» Activities
(a) Transcribe the stretch of the experiment passage from "We’ll also need" through "it started correctly.".
(b) Name every specific tool, feature, endpoint, or file that the experiment passage identifies by name.

=== Passage shown ===

Second, we’ll use the wait feature to wait for the 30 seconds we expect to be sufficient to deploy and start the pod.
Third, we’ll use the probeHTTP to make an HTTP request and detect whether it works. probeHTTP is fairly flexible; it supports calling services or arbitrary urls, using proxies and more.

We’ll also need an actual test app to deploy and call. Ideally, we’d choose something that represents a reasonable approximation of the type of software that the platform is supposed to handle. To keep things simple, we can deploy a simple version of Goldpinger again. It has an endpoint /healthz that we can reach to confirm that it started correctly.

Listing 11.4 shows experiment3.yml, which is what the preceding list looks like when translated into a Yaml file. Note, that unlike in the previous experiments, where we configured the policy to only run once, here we configure it to run continuously (the default) with a 5- to 10-second wait in between runs. Take a look - we’re going to run that file in just a second.

Listing 11.4 PowerfulSeal scenario implementing experiment 3 (experiment3.yml)

=== Dataset ===

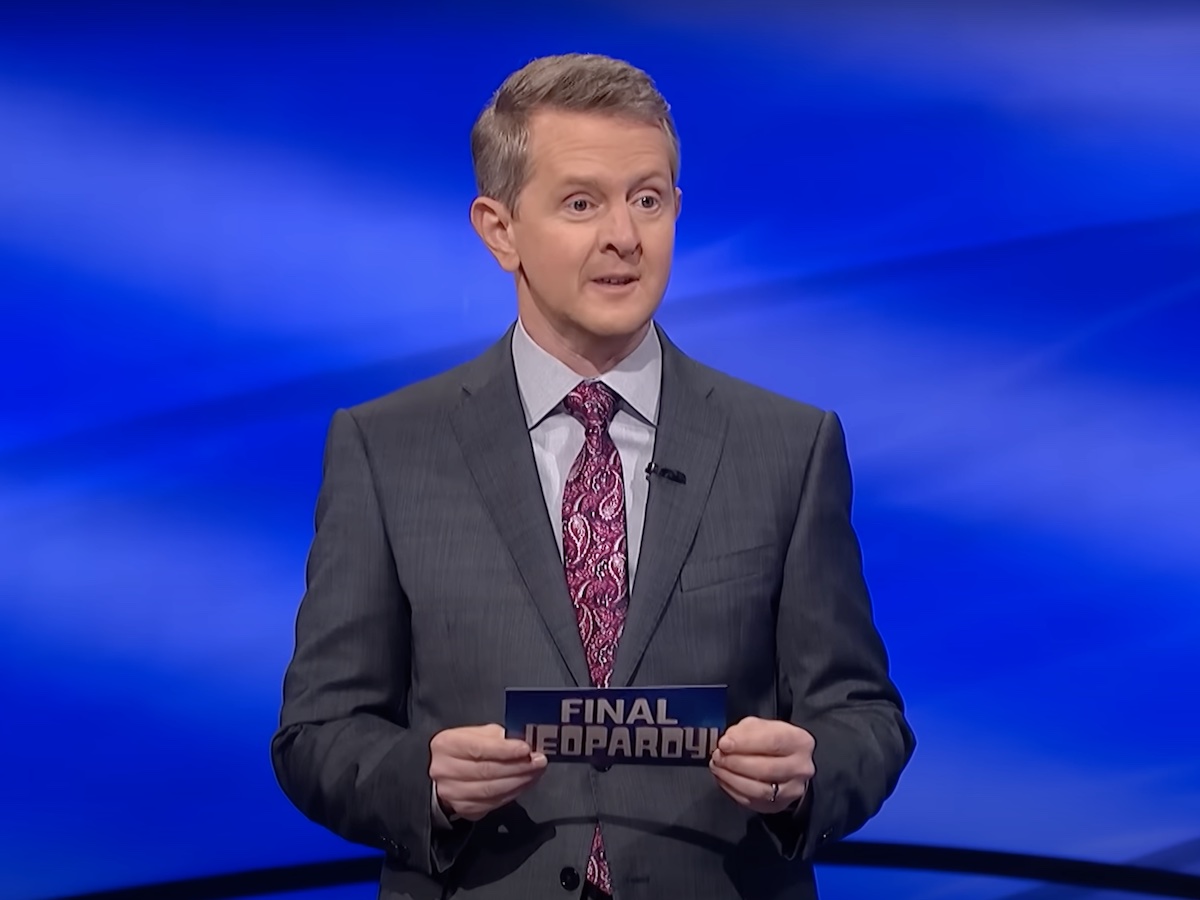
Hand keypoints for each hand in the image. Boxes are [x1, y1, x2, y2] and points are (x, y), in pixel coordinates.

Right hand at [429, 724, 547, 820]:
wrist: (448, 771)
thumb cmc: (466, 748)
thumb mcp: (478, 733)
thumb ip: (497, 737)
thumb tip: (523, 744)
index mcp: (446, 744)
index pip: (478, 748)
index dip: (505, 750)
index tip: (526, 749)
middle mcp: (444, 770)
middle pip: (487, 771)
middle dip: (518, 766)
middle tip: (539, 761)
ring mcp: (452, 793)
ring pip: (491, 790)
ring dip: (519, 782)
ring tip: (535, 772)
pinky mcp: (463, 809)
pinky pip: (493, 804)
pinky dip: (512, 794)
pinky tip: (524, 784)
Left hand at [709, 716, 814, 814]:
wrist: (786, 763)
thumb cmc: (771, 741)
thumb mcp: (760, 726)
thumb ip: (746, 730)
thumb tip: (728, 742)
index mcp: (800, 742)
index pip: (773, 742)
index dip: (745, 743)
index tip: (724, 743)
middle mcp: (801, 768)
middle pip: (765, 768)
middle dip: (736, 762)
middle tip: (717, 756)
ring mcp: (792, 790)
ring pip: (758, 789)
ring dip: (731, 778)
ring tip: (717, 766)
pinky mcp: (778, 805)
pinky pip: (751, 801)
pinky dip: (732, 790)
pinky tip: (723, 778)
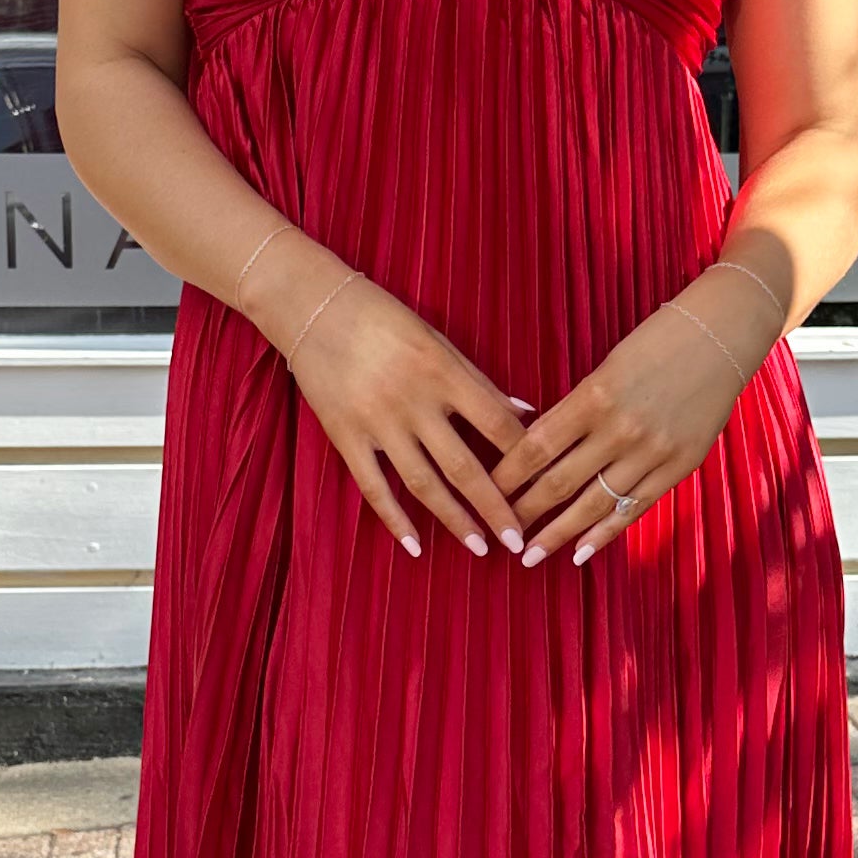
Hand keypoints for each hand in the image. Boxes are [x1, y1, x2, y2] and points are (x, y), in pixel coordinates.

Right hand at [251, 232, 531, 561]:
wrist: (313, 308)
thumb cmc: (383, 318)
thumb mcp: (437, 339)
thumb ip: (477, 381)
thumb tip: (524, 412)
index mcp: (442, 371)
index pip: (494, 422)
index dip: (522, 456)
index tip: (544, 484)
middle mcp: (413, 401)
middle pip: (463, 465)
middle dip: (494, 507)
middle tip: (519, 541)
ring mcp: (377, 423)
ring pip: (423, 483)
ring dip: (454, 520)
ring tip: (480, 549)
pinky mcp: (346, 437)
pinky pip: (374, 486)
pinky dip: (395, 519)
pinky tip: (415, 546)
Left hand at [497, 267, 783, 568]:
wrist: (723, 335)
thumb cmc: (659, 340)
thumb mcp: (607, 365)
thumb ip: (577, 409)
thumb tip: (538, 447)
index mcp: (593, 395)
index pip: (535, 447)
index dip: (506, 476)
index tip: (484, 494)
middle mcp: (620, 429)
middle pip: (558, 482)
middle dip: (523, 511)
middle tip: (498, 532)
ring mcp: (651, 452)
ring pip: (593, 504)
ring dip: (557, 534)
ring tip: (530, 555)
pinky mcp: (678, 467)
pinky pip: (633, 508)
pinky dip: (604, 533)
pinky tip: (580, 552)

===

» Task-by-task outputs
(a)
We’ll also need an actual test app to deploy and call. Ideally, we’d choose something that represents a reasonable approximation of the type of software that the platform is supposed to handle. To keep things simple, we can deploy a simple version of Goldpinger again. It has an endpoint /healthz that we can reach to confirm that it started correctly.

(b)
- wait
- probeHTTP
- Goldpinger
- /healthz
- experiment3.yml
- PowerfulSeal